To remove more excess salt, put soaked pig tails in a pot, cover with fresh water and bring to a boil. Repeat this step two more times.
- Place stewing beef in pot with red peas and add enough water to cover the two ingredients. Bring to a boil then reduce heat to simmer for about 1 hour, or until peas and beef are cooked. Note: the beef will likely be cooked before the peas, so remove when tender.
- At the same time, in a separate pot cover pig tails with water, bring to a boil and then reduce heat to simmer until tender, about 1 hour
- Note: In both pots, as water evaporates when cooking, add boiling water to cover ingredients.

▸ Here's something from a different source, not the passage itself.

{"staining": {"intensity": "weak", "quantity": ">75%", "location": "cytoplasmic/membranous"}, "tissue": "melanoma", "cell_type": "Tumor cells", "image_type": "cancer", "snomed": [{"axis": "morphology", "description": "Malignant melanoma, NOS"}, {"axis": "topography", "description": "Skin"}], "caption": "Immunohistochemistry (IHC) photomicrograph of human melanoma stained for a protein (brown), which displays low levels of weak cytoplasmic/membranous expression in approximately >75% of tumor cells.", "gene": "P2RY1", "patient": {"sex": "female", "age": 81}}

- When all the ingredients are tender add pig tails (with liquid) to pot with peas and beef and continue simmering.
- Peel and cut yam and sweet potato into large serving pieces; add to boiling soup. Add boiling water to pot to semi cover yams and potatoes.
- Make dumplings and add to boiling pot of soup.
- Add onion, thyme, pimento, hot pepper sauce and black pepper to soup pot and simmer until yams and potatoes are tender and soup has thickened.
- Taste soup for flavour and add salt or pepper, if needed.